_EXERCISE AIM_.
Starting with the line that has "25: (772, 262, 2.01)" in the records below and ending with the line that has "6: (5, 400, 0.50)", output those lines exactly and nothing more; omit the pictures.
[RAW DATA Boundary: Start]
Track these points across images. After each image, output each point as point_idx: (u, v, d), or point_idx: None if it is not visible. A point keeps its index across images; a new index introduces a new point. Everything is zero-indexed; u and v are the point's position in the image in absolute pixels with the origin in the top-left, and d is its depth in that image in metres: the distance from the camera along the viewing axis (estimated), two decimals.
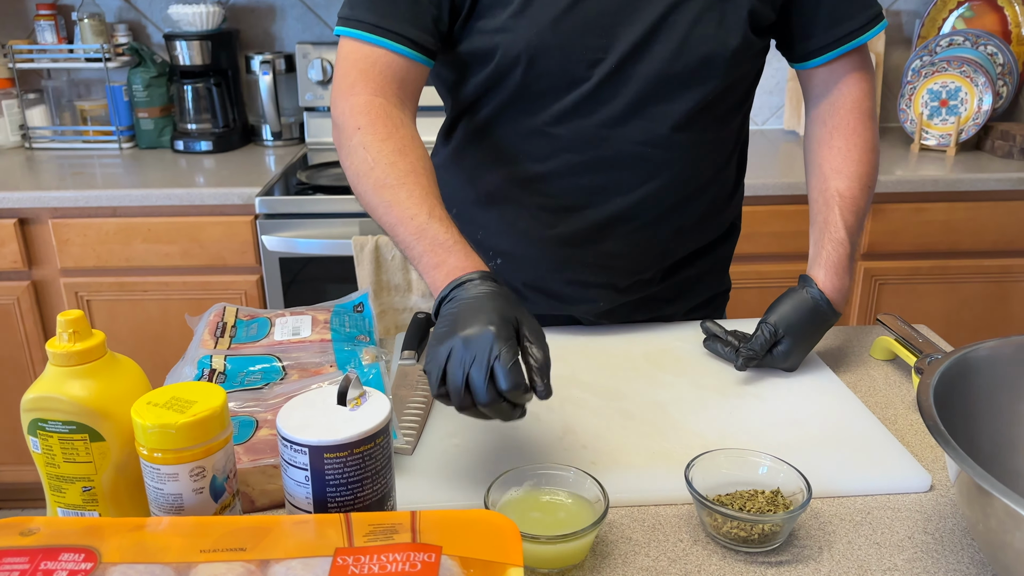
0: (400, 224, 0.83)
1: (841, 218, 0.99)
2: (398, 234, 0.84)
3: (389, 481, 0.65)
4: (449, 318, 0.72)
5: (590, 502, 0.71)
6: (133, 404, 0.62)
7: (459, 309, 0.72)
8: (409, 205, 0.83)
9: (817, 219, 1.01)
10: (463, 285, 0.75)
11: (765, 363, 0.97)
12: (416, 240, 0.81)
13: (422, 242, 0.80)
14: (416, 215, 0.82)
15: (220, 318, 1.04)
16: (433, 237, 0.80)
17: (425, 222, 0.81)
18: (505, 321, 0.70)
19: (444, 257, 0.79)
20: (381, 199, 0.86)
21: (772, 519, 0.68)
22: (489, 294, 0.73)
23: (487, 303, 0.72)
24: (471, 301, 0.73)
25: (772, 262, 2.01)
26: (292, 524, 0.58)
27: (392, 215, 0.84)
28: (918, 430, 0.88)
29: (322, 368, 0.93)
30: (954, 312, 2.10)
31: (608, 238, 1.04)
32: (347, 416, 0.63)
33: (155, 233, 1.94)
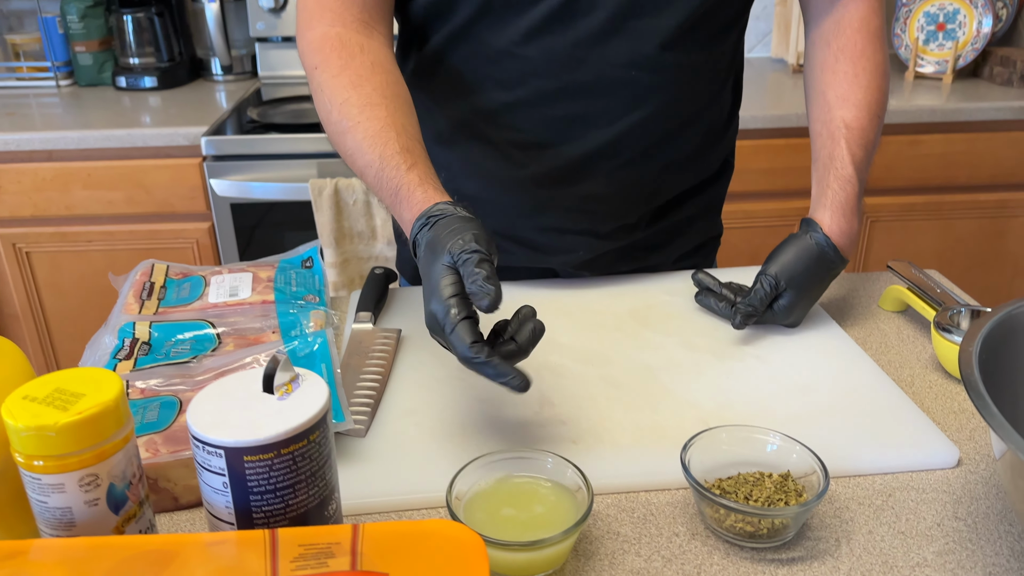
0: (364, 174, 0.76)
1: (848, 152, 0.87)
2: (369, 187, 0.78)
3: (329, 482, 0.54)
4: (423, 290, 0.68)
5: (572, 491, 0.60)
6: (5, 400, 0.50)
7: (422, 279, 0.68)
8: (365, 149, 0.75)
9: (821, 154, 0.89)
10: (416, 246, 0.70)
11: (764, 319, 0.86)
12: (380, 192, 0.75)
13: (384, 194, 0.74)
14: (371, 162, 0.74)
15: (148, 277, 0.91)
16: (388, 186, 0.73)
17: (379, 167, 0.74)
18: (439, 283, 0.64)
19: (400, 211, 0.73)
20: (344, 147, 0.78)
21: (783, 512, 0.58)
22: (425, 250, 0.67)
23: (424, 266, 0.67)
24: (421, 267, 0.68)
25: (761, 200, 1.90)
26: (204, 546, 0.47)
27: (356, 165, 0.77)
28: (939, 393, 0.78)
29: (262, 335, 0.81)
30: (948, 250, 2.01)
31: (587, 178, 0.92)
32: (274, 407, 0.52)
33: (96, 178, 1.78)
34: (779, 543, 0.59)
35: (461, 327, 0.62)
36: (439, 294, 0.63)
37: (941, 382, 0.80)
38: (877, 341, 0.87)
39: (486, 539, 0.54)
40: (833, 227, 0.86)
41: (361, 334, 0.85)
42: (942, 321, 0.81)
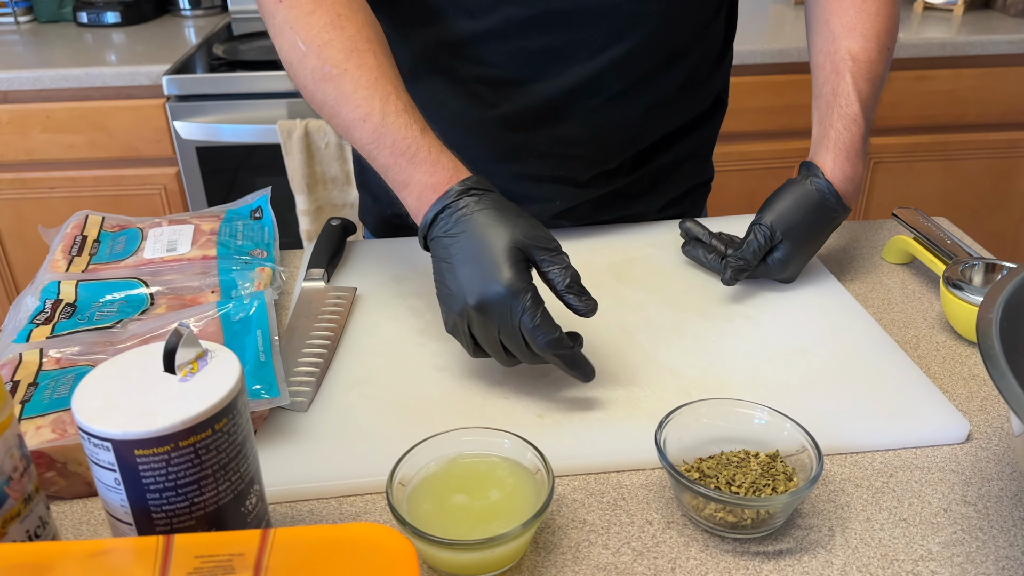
0: (353, 128, 0.67)
1: (854, 87, 0.78)
2: (355, 141, 0.68)
3: (246, 474, 0.47)
4: (447, 271, 0.62)
5: (532, 474, 0.53)
6: None
7: (453, 258, 0.62)
8: (358, 100, 0.66)
9: (824, 90, 0.80)
10: (444, 214, 0.63)
11: (757, 273, 0.78)
12: (376, 149, 0.66)
13: (382, 151, 0.66)
14: (369, 114, 0.65)
15: (80, 230, 0.83)
16: (393, 143, 0.65)
17: (379, 122, 0.65)
18: (510, 263, 0.60)
19: (410, 172, 0.65)
20: (324, 95, 0.68)
21: (768, 503, 0.51)
22: (477, 223, 0.62)
23: (479, 241, 0.61)
24: (461, 243, 0.61)
25: (759, 141, 1.80)
26: (85, 558, 0.40)
27: (342, 117, 0.67)
28: (947, 357, 0.70)
29: (200, 295, 0.74)
30: (953, 191, 1.92)
31: (564, 119, 0.83)
32: (174, 391, 0.44)
33: (56, 121, 1.68)
34: (764, 533, 0.53)
35: (546, 314, 0.60)
36: (513, 278, 0.59)
37: (950, 344, 0.72)
38: (879, 297, 0.79)
39: (431, 539, 0.47)
40: (836, 171, 0.77)
41: (311, 293, 0.77)
42: (952, 276, 0.73)
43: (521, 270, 0.60)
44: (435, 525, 0.50)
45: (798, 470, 0.54)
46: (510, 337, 0.60)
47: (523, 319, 0.59)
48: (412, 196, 0.65)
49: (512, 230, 0.61)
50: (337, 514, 0.55)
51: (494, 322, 0.60)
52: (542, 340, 0.59)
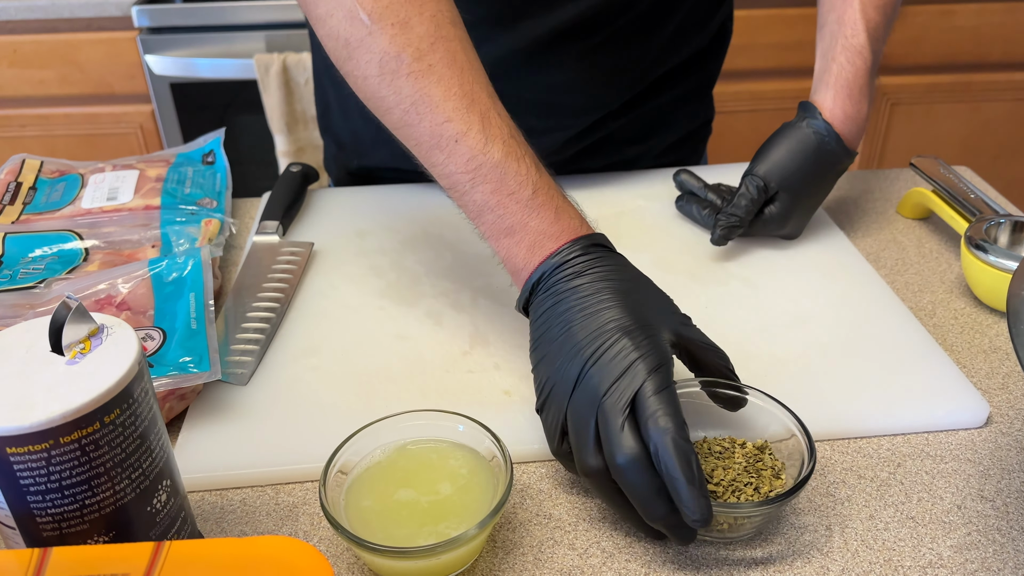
0: (438, 147, 0.50)
1: (862, 15, 0.68)
2: (436, 164, 0.51)
3: (151, 468, 0.40)
4: (559, 341, 0.47)
5: (490, 463, 0.47)
6: None
7: (563, 332, 0.47)
8: (448, 112, 0.50)
9: (828, 18, 0.71)
10: (562, 270, 0.48)
11: (755, 230, 0.71)
12: (471, 182, 0.50)
13: (481, 187, 0.50)
14: (464, 133, 0.50)
15: (15, 176, 0.76)
16: (500, 178, 0.50)
17: (480, 148, 0.50)
18: (654, 351, 0.45)
19: (522, 216, 0.50)
20: (397, 96, 0.51)
21: (746, 511, 0.44)
22: (612, 292, 0.47)
23: (612, 319, 0.46)
24: (575, 331, 0.46)
25: (769, 80, 1.69)
26: None
27: (420, 128, 0.51)
28: (966, 326, 0.63)
29: (139, 250, 0.67)
30: (974, 136, 1.82)
31: (553, 64, 0.74)
32: (59, 375, 0.38)
33: (23, 55, 1.59)
34: (744, 537, 0.46)
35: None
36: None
37: (969, 311, 0.65)
38: (893, 257, 0.72)
39: (368, 546, 0.41)
40: (836, 111, 0.69)
41: (263, 248, 0.70)
42: (975, 235, 0.65)
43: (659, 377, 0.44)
44: (376, 525, 0.44)
45: (788, 463, 0.48)
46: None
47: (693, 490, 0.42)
48: (522, 246, 0.50)
49: (644, 313, 0.47)
50: (272, 505, 0.49)
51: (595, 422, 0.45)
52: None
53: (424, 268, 0.69)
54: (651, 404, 0.43)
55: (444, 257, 0.70)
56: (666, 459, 0.42)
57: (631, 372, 0.44)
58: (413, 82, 0.50)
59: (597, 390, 0.44)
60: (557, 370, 0.46)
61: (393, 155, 0.63)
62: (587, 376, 0.45)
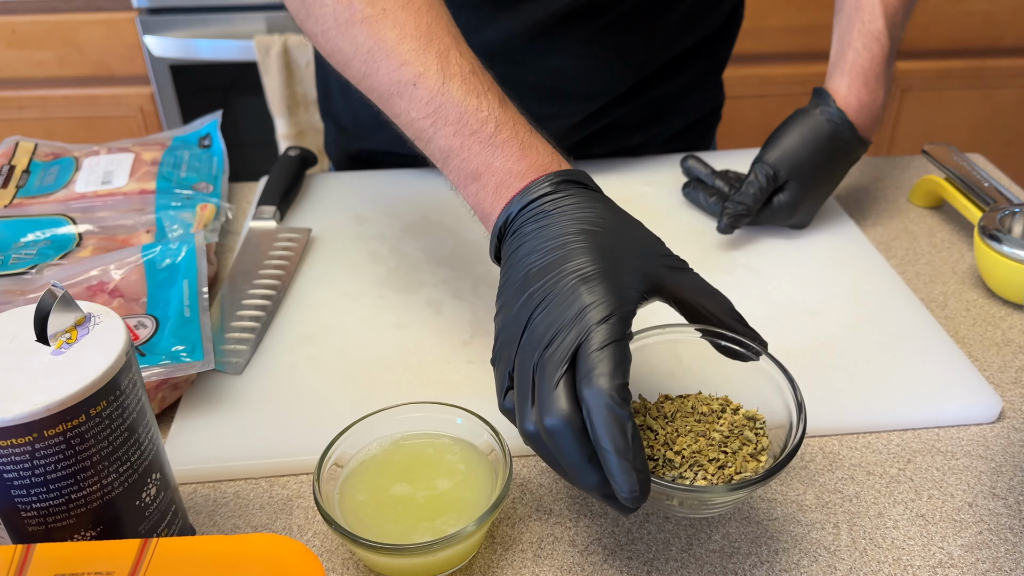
0: (398, 94, 0.48)
1: (880, 0, 0.67)
2: (399, 113, 0.49)
3: (139, 461, 0.39)
4: (516, 287, 0.43)
5: (487, 458, 0.46)
6: None
7: (521, 276, 0.43)
8: (404, 55, 0.47)
9: (846, 3, 0.69)
10: (528, 209, 0.44)
11: (763, 219, 0.69)
12: (433, 126, 0.47)
13: (443, 129, 0.47)
14: (422, 75, 0.47)
15: (8, 159, 0.74)
16: (459, 118, 0.46)
17: (438, 88, 0.46)
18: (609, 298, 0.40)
19: (486, 157, 0.46)
20: (354, 45, 0.49)
21: (685, 494, 0.41)
22: (577, 232, 0.42)
23: (570, 259, 0.41)
24: (545, 265, 0.42)
25: (781, 64, 1.67)
26: None
27: (379, 77, 0.48)
28: (979, 318, 0.62)
29: (133, 235, 0.65)
30: (984, 122, 1.79)
31: (557, 48, 0.72)
32: (44, 366, 0.36)
33: (22, 36, 1.57)
34: (702, 517, 0.44)
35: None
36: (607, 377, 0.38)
37: (982, 303, 0.63)
38: (903, 246, 0.70)
39: (362, 542, 0.40)
40: (851, 98, 0.67)
41: (260, 234, 0.68)
42: (989, 225, 0.64)
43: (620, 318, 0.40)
44: (371, 520, 0.43)
45: (775, 443, 0.44)
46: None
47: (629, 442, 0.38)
48: (488, 189, 0.46)
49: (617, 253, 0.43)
50: (266, 497, 0.48)
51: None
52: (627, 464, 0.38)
53: (425, 255, 0.67)
54: (591, 360, 0.38)
55: (445, 244, 0.68)
56: (597, 425, 0.37)
57: (577, 321, 0.39)
58: (367, 28, 0.48)
59: (540, 341, 0.39)
60: (510, 318, 0.42)
61: (394, 139, 0.62)
62: (532, 324, 0.40)
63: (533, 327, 0.40)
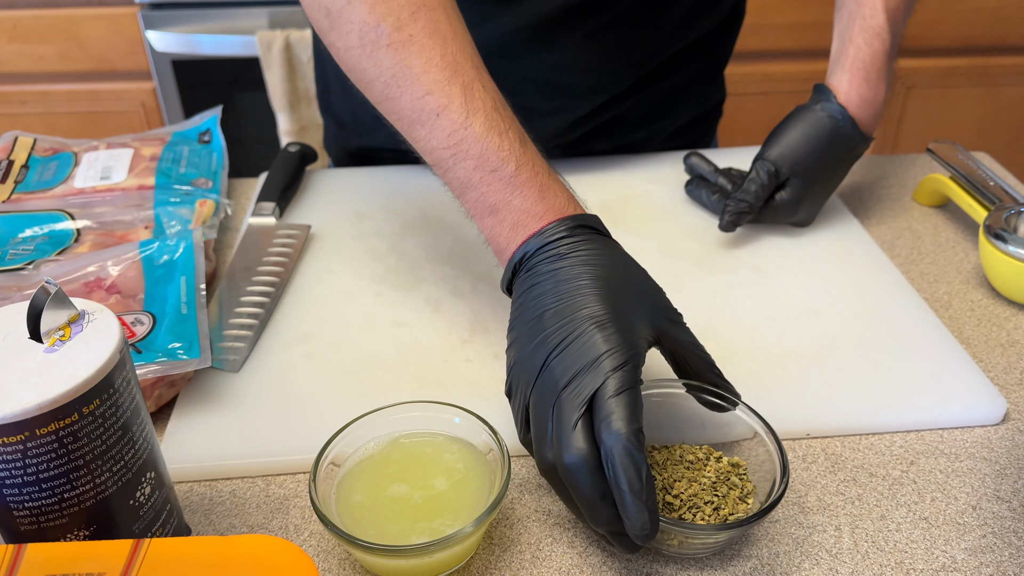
0: (420, 122, 0.49)
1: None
2: (419, 139, 0.50)
3: (134, 460, 0.39)
4: (530, 325, 0.44)
5: (485, 458, 0.45)
6: None
7: (535, 316, 0.44)
8: (429, 85, 0.48)
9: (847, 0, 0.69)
10: (544, 251, 0.46)
11: (765, 217, 0.68)
12: (454, 158, 0.48)
13: (463, 162, 0.48)
14: (446, 107, 0.48)
15: (7, 154, 0.74)
16: (481, 154, 0.47)
17: (461, 122, 0.48)
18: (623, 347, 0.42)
19: (505, 194, 0.47)
20: (378, 68, 0.50)
21: (694, 532, 0.42)
22: (591, 278, 0.44)
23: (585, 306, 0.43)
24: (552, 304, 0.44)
25: (783, 61, 1.66)
26: None
27: (401, 101, 0.49)
28: (983, 318, 0.61)
29: (132, 231, 0.65)
30: (989, 119, 1.78)
31: (560, 42, 0.72)
32: (36, 364, 0.36)
33: (23, 30, 1.57)
34: (697, 555, 0.44)
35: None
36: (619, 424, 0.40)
37: (987, 303, 0.63)
38: (908, 245, 0.70)
39: (358, 543, 0.39)
40: (852, 94, 0.66)
41: (258, 231, 0.68)
42: (995, 224, 0.63)
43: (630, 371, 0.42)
44: (367, 521, 0.42)
45: (760, 487, 0.45)
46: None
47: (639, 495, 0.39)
48: (505, 224, 0.47)
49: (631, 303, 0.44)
50: (263, 496, 0.48)
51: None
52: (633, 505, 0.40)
53: (424, 252, 0.67)
54: (609, 405, 0.40)
55: (445, 241, 0.68)
56: (615, 466, 0.39)
57: (594, 368, 0.41)
58: (393, 53, 0.48)
59: (557, 383, 0.41)
60: (524, 355, 0.44)
61: (393, 135, 0.62)
62: (549, 366, 0.42)
63: (550, 369, 0.42)
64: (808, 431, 0.51)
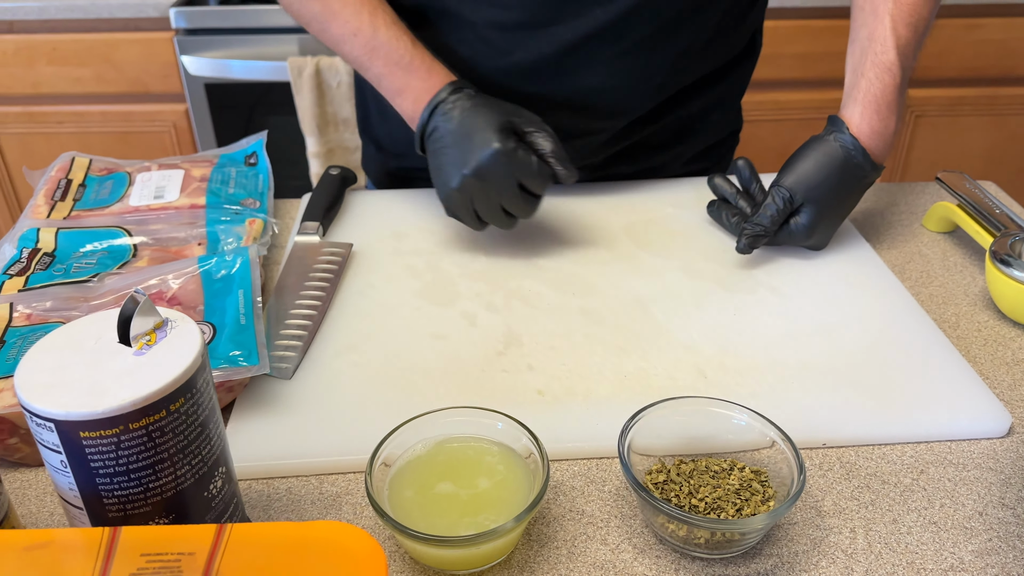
0: (343, 42, 0.73)
1: (892, 32, 0.70)
2: (345, 54, 0.74)
3: (208, 456, 0.43)
4: (442, 154, 0.69)
5: (526, 460, 0.49)
6: None
7: (447, 140, 0.69)
8: (346, 16, 0.71)
9: (860, 34, 0.73)
10: (438, 110, 0.69)
11: (781, 240, 0.72)
12: (369, 60, 0.72)
13: (375, 62, 0.72)
14: (359, 28, 0.71)
15: (65, 173, 0.78)
16: (387, 55, 0.71)
17: (370, 36, 0.71)
18: (499, 133, 0.66)
19: (405, 79, 0.71)
20: (311, 12, 0.74)
21: (719, 525, 0.45)
22: (469, 110, 0.68)
23: (472, 122, 0.67)
24: (455, 128, 0.68)
25: (796, 90, 1.71)
26: (20, 552, 0.36)
27: (331, 32, 0.73)
28: (989, 339, 0.65)
29: (186, 247, 0.69)
30: (997, 148, 1.82)
31: (583, 68, 0.76)
32: (128, 365, 0.40)
33: (62, 53, 1.63)
34: (724, 555, 0.48)
35: (540, 162, 0.68)
36: (504, 140, 0.66)
37: (993, 324, 0.66)
38: (918, 269, 0.73)
39: (412, 534, 0.43)
40: (863, 126, 0.70)
41: (304, 248, 0.72)
42: (1000, 250, 0.67)
43: (509, 136, 0.67)
44: (417, 515, 0.46)
45: (780, 492, 0.49)
46: (511, 198, 0.68)
47: (525, 174, 0.67)
48: (408, 101, 0.71)
49: (500, 110, 0.68)
50: (317, 494, 0.51)
51: (492, 184, 0.67)
52: (543, 184, 0.68)
53: (458, 270, 0.71)
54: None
55: (478, 260, 0.72)
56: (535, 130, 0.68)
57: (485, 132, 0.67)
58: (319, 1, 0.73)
59: (467, 162, 0.67)
60: (444, 174, 0.69)
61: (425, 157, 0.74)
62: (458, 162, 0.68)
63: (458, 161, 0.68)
64: (824, 441, 0.54)
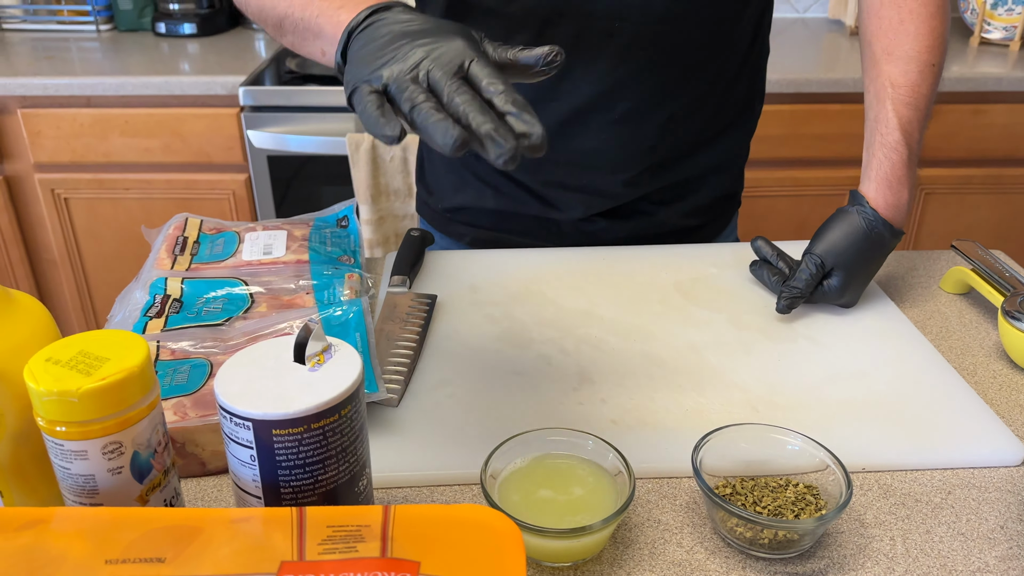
0: (284, 26, 0.68)
1: (895, 114, 0.80)
2: (285, 25, 0.68)
3: (360, 457, 0.52)
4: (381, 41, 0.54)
5: (611, 475, 0.58)
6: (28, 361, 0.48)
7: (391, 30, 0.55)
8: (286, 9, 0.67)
9: (868, 118, 0.84)
10: (385, 11, 0.57)
11: (816, 299, 0.82)
12: (304, 8, 0.64)
13: (312, 5, 0.63)
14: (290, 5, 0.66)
15: (181, 231, 0.89)
16: (312, 26, 0.63)
17: (303, 7, 0.65)
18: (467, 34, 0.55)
19: (323, 34, 0.62)
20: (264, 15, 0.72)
21: (782, 525, 0.54)
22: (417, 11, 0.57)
23: (428, 23, 0.55)
24: (405, 19, 0.55)
25: (814, 168, 1.83)
26: (229, 523, 0.45)
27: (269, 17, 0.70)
28: (1004, 384, 0.73)
29: (297, 297, 0.79)
30: (1004, 224, 1.93)
31: (580, 134, 0.89)
32: (305, 379, 0.49)
33: (133, 126, 1.77)
34: (784, 556, 0.56)
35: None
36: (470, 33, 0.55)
37: (1006, 372, 0.75)
38: (937, 325, 0.82)
39: (523, 525, 0.52)
40: (879, 200, 0.80)
41: (395, 299, 0.82)
42: (1011, 307, 0.76)
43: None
44: (523, 515, 0.54)
45: (829, 507, 0.57)
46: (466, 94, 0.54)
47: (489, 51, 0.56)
48: (345, 12, 0.59)
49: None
50: (429, 501, 0.60)
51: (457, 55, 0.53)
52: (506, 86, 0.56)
53: (531, 318, 0.80)
54: None
55: (547, 309, 0.82)
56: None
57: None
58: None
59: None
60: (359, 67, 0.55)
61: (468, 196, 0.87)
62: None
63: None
64: (864, 466, 0.63)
[RAW DATA Boundary: End]
_SOLUTION FOR THIS EXERCISE_.
25: (772, 262, 2.01)
26: (292, 524, 0.58)
27: (392, 215, 0.84)
28: (918, 430, 0.88)
29: (322, 368, 0.93)
30: (954, 312, 2.10)
31: (608, 238, 1.04)
32: (347, 416, 0.63)
33: (155, 233, 1.94)
0: (364, 174, 0.76)
1: (848, 152, 0.87)
2: (369, 187, 0.78)
3: (329, 482, 0.54)
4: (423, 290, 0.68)
5: (572, 491, 0.60)
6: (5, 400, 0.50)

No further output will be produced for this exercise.